* [INSTRUCTIONS TO FOLLOW]
Would you filter these records and copy every line that has the word "CREME"?

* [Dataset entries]
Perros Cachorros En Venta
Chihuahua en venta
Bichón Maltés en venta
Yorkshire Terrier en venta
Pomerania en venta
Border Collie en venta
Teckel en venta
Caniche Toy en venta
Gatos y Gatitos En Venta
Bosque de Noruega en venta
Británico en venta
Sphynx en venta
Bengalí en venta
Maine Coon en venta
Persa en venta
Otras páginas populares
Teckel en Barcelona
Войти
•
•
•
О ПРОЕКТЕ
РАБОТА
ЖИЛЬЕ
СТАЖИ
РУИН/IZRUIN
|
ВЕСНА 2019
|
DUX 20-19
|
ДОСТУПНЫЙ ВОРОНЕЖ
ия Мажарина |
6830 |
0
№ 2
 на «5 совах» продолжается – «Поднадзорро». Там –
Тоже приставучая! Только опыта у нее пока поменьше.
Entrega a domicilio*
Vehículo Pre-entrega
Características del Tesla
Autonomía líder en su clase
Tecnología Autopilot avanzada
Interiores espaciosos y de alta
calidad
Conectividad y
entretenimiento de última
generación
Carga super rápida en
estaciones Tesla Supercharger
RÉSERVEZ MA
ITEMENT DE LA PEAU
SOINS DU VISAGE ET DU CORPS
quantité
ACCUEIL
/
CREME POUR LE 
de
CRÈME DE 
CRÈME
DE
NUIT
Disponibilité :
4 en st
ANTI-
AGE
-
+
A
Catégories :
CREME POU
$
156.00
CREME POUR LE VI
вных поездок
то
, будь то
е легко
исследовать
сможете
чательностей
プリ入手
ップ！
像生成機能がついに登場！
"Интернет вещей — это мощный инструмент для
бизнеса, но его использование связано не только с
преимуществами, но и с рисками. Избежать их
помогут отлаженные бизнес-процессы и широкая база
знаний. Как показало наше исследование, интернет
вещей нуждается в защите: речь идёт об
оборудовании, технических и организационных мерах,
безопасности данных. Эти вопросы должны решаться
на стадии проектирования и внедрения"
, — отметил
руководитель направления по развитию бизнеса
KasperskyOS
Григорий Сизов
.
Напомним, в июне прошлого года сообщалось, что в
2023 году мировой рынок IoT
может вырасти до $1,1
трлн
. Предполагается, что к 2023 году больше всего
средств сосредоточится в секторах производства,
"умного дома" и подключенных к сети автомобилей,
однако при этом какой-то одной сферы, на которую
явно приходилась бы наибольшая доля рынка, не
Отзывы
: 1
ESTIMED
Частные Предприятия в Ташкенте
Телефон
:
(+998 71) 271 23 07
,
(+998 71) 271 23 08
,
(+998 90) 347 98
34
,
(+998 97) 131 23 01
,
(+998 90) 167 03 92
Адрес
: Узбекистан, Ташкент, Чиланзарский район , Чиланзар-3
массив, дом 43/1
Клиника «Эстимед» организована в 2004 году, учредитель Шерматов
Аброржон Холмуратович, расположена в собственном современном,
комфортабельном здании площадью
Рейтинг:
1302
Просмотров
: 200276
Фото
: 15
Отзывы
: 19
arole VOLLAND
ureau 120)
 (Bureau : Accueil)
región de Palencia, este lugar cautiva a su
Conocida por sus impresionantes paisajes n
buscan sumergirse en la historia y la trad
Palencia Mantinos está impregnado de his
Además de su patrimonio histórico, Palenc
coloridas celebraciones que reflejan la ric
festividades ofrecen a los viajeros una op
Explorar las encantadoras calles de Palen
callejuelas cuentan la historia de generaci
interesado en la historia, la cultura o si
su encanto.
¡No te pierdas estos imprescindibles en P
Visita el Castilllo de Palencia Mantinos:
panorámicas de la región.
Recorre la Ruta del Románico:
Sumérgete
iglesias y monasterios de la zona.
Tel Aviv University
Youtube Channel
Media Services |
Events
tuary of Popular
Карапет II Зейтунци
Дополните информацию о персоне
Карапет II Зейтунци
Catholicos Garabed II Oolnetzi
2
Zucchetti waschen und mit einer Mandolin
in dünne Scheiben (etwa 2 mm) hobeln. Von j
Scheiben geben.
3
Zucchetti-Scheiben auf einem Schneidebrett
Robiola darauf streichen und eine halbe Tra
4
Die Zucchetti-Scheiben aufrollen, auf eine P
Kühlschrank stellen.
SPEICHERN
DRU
---
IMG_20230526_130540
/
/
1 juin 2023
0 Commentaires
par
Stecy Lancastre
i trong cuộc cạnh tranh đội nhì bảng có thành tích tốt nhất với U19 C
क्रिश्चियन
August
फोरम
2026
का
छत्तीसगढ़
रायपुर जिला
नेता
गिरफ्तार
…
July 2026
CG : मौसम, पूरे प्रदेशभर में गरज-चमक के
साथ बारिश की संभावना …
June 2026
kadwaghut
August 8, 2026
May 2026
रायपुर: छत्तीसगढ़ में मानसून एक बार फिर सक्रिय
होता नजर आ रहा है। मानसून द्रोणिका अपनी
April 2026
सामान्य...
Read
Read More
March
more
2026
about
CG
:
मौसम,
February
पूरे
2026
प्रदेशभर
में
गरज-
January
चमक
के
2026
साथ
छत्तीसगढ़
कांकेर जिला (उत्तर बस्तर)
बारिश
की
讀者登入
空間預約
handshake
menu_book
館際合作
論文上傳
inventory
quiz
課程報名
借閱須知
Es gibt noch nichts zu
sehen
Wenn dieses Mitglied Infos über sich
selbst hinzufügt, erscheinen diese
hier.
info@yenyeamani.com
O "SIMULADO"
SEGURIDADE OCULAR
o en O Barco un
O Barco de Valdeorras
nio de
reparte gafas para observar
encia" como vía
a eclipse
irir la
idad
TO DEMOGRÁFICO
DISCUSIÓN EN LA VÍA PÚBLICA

* [ANSWER SPACE]
CREME POUR LE 
CREME POU
CREME POUR LE VI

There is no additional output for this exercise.